舗装された道路は無いが土が露出した獣道が見えた。だが、人の気配はまるで無い。
「この建物は初期に作らせたログハウスだ。待ち合わせ場所として良く使っている。ここは村や街からはかなり離れている。近場まで片道で二日ほどといったところだ」
後ろからアインズが説明した。
「村はあるのだな?」
「人の居ない世界ではない。それは保障する。移動に不便なのは我が拠点を守る為のもの。懇意にしている村の案内をしてやりたいところだが……。その前に客人……。この景色を見てまだ不安を覚えるか?」
そう言われてアタランテは即座に頷いた。
真新しい景色には驚いた。だが忘れてはいけないのはこの地域は自分にとって覚えの無いものであるということだ。
知らない世界だという事を改めて自覚し、そして少しずつ恐れが膨らむ。
本当にここは何処なのか、と。
★ ★ ★ ★ ★ ★ ★
身に覚えの無い風景。
英霊としての記憶にも無い。
全くの未知。
それが視界一杯に広がっていた。
「……溢れる魔力は大地から止め処も無く……。ここは本当に神代の世界か……」
一歩踏み出せば後戻りは出来ない。
そう思わせるだけの迫力があった。
地上の大地に一歩踏み出した途端に純潔の狩人たるアタランテは膝を折り、その場に座り込む。
大地に手を当てれば生命の息吹が手袋越しに伝わって来るような感覚がある。
「……美しい世界だが……、人の気配がまるで無い……」
「この辺りは特にそうだが……。もっと向こうまで行かないと駄目だがね」
呆然と佇むアタランテに欲していそうな答えを丁寧に伝えるアインズ。
世界について。村や町について言える範囲を教える。
自然豊かな風景に感動を覚える者を無下に扱わない。それがアインズの本心かどうかは他人には窺い知れない。
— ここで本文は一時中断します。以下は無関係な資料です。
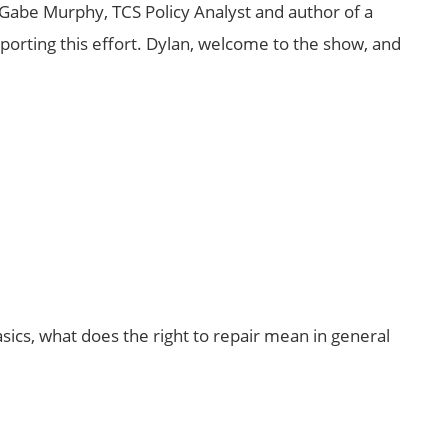
Gabe Murphy, TCS Policy Analyst and author of a
porting this effort. Dylan, welcome to the show, and
basics, what does the right to repair mean in general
「魔力については良く分からないが……。貴女がそれを感じ取れるのなら、そうなのでしょう、としか言えない」
そもそも大地に魔力が溢れている、などと聞いた覚えが今まで無かったので逆に驚いた。
確かに魔法が扱えることには不思議に思っていたが、本格的に解明しようとは思わなかった。それはそういうものだと思っていたので。
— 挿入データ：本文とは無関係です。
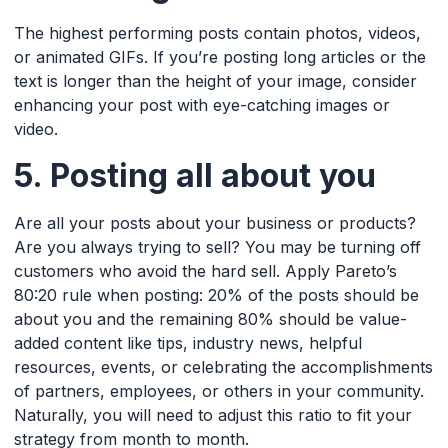
The highest performing posts contain photos, videos,
or animated GIFs. If you’re posting long articles or the
text is longer than the height of your image, consider
enhancing your post with eye-catching images or
video.
5. Posting all about you
Are all your posts about your business or products?
Are you always trying to sell? You may be turning off
customers who avoid the hard sell. Apply Pareto’s
80:20 rule when posting: 20% of the posts should be
about you and the remaining 80% should be value-
added content like tips, industry news, helpful
resources, events, or celebrating the accomplishments
of partners, employees, or others in your community.
Naturally, you will need to adjust this ratio to fit your
strategy from month to month.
「文明は中世ヨーロッパと言われているのだが……。貴女の知る世界について私は分からない……。だから、どう言えば正確に伝わるのかは……」
「現代社会は知っている。私が召喚された時代は紀元前ではないことは理解した。その中間地点だというのならばそうなのだろう、と……」
紀元前と聞いて色々な神話体系がアインズの頭蓋の中に閃いていく。
仲間からギリシア神話やメソポタミア文明だとか色々と言葉が出ていたがアタランテという人物は何かの神話世界から現代に召喚された
アインズの理解力では詳しいところまでは解明できないが、自分の知らない概念がある事は嘘ではないようだ。
信じるか信じないか、という話しでは片付けられない事が確かに存在する。今はそういう理解でいいと判断する事にした。